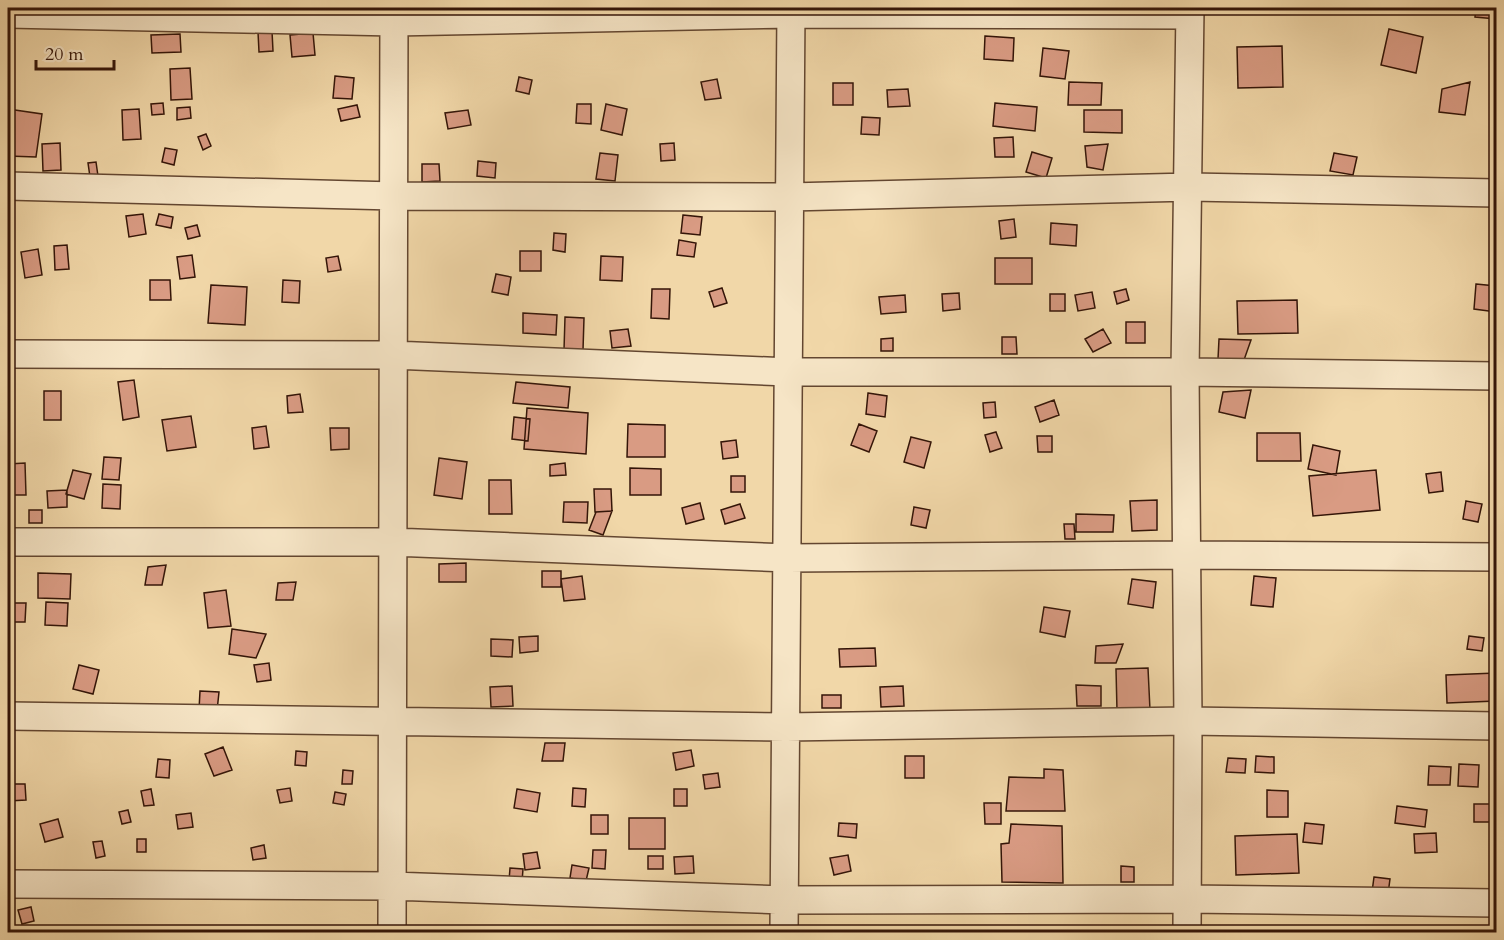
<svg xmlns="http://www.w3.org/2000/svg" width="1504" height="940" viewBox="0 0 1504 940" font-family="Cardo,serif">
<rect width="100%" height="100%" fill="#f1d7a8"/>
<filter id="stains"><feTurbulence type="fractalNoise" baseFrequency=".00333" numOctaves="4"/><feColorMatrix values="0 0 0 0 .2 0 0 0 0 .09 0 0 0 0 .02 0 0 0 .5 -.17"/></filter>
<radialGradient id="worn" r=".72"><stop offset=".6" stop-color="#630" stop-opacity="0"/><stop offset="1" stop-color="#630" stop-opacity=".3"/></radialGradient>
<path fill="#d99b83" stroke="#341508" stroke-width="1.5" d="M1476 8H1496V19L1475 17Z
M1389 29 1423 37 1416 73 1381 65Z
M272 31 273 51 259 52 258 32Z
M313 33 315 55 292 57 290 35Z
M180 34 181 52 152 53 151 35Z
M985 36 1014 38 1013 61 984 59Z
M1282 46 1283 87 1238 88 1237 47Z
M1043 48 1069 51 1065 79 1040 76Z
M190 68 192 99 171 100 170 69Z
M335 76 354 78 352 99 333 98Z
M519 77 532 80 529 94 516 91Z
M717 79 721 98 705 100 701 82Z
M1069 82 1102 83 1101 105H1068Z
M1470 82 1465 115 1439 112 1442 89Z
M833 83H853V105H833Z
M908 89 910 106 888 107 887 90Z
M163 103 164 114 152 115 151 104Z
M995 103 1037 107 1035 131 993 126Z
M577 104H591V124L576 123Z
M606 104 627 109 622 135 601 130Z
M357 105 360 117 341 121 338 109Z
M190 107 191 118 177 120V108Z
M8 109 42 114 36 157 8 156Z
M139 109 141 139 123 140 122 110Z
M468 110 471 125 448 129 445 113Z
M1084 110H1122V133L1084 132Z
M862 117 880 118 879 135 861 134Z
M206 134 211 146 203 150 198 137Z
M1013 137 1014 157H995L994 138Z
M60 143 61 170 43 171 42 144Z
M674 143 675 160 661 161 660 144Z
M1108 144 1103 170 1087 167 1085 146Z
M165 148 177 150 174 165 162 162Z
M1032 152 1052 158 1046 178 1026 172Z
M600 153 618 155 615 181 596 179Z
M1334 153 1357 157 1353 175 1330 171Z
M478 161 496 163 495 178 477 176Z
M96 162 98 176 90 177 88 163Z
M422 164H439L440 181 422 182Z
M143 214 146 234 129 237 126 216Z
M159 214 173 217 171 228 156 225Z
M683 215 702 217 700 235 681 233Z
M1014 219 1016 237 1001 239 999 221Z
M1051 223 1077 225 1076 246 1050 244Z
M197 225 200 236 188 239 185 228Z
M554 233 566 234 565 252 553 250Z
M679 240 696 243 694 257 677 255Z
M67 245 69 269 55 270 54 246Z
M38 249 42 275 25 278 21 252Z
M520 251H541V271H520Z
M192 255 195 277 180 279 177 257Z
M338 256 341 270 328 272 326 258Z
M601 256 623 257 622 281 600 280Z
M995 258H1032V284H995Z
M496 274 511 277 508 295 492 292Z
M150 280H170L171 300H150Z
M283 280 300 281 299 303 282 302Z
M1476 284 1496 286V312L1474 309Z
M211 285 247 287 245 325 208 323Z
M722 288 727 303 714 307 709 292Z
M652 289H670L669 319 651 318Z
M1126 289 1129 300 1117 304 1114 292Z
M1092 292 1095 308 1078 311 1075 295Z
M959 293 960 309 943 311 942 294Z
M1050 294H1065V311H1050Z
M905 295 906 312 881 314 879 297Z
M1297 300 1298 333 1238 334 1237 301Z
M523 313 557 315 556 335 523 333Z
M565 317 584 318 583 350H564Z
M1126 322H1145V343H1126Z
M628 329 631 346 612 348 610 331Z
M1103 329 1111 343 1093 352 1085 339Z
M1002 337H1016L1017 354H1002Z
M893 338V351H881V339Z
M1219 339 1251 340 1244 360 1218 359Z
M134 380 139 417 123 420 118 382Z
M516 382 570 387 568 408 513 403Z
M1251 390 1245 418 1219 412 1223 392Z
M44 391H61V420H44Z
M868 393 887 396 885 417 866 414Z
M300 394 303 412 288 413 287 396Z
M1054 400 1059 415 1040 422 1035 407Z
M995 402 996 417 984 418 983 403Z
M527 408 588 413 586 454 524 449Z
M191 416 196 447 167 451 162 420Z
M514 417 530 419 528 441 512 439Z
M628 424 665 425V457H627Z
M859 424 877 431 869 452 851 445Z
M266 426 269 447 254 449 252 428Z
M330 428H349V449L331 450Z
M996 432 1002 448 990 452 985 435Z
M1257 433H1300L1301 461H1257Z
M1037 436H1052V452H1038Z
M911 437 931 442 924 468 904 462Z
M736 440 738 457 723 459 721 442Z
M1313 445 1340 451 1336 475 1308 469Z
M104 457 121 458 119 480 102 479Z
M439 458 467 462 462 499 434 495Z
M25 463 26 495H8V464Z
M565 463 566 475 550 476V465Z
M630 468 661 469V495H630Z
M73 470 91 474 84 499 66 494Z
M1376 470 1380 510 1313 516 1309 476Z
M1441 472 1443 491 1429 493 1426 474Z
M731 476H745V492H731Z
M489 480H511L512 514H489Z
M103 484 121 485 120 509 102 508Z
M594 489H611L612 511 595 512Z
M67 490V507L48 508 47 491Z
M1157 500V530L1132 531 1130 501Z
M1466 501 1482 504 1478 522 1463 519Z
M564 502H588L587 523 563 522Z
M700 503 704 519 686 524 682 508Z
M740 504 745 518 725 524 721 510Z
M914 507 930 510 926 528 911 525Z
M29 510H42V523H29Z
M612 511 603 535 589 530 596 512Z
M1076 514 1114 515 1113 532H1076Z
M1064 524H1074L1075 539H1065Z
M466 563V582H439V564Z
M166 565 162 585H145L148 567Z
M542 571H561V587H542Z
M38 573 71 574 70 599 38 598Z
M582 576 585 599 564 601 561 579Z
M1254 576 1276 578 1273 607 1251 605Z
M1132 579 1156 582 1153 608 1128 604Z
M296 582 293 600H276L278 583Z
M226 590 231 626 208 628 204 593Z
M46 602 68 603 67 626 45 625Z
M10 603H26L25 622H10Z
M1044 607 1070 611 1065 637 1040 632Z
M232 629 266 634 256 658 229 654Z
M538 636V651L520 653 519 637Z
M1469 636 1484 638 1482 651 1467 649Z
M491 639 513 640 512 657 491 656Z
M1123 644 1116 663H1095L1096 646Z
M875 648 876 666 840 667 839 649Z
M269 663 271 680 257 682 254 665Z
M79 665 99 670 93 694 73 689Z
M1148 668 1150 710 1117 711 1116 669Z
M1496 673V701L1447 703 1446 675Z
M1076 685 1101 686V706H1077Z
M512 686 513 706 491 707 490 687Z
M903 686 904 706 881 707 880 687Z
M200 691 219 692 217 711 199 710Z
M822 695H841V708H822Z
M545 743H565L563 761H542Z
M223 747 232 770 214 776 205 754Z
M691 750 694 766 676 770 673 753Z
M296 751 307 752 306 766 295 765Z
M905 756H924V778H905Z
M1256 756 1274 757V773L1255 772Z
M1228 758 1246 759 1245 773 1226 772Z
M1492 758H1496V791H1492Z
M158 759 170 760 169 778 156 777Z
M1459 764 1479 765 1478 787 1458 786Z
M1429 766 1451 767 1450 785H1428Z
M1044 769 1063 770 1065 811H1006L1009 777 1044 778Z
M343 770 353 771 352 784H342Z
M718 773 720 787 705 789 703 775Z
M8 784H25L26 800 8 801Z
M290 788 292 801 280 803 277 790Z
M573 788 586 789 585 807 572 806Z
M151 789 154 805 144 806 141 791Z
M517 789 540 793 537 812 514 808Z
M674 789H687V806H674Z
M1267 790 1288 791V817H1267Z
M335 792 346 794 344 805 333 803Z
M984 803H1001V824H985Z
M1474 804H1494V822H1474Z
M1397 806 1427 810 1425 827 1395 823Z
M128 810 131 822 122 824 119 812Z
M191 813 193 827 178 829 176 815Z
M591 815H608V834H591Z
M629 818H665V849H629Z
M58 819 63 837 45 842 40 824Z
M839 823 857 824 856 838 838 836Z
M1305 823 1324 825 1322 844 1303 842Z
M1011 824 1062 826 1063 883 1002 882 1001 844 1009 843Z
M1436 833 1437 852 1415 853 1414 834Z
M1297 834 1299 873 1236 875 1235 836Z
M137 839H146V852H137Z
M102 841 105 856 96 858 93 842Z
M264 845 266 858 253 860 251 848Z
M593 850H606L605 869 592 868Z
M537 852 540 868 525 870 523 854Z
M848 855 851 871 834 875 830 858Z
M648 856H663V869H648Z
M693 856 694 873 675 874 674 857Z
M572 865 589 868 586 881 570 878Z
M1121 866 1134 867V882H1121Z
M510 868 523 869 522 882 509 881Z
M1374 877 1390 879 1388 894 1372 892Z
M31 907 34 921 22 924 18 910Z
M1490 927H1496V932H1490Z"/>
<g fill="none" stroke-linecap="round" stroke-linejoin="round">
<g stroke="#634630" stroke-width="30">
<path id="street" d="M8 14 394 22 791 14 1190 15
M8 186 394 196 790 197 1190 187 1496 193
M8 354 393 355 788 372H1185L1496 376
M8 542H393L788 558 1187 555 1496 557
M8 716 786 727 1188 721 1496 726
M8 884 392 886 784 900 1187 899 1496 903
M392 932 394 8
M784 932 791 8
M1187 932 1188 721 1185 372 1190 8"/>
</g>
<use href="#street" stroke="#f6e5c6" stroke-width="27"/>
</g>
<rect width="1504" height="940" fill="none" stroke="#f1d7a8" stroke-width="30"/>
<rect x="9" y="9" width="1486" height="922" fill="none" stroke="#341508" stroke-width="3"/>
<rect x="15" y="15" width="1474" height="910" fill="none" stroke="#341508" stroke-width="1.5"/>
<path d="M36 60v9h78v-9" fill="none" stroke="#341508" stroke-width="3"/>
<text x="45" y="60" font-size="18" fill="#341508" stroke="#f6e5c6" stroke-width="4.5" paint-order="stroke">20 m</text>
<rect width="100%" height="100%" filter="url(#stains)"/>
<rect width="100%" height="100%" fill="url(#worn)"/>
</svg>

++++++++++++++++++++

→ **What is being asked**: The line above containing "M693 856 694 873 675 874 674 857Z", the line containing "M8 186 394 196 790 197 1190 187 1496 193", and every line between them are to be transcribed exactly; no other line is wanted.

→ **Answer area**:
M693 856 694 873 675 874 674 857Z
M572 865 589 868 586 881 570 878Z
M1121 866 1134 867V882H1121Z
M510 868 523 869 522 882 509 881Z
M1374 877 1390 879 1388 894 1372 892Z
M31 907 34 921 22 924 18 910Z
M1490 927H1496V932H1490Z"/>
<g fill="none" stroke-linecap="round" stroke-linejoin="round">
<g stroke="#634630" stroke-width="30">
<path id="street" d="M8 14 394 22 791 14 1190 15
M8 186 394 196 790 197 1190 187 1496 193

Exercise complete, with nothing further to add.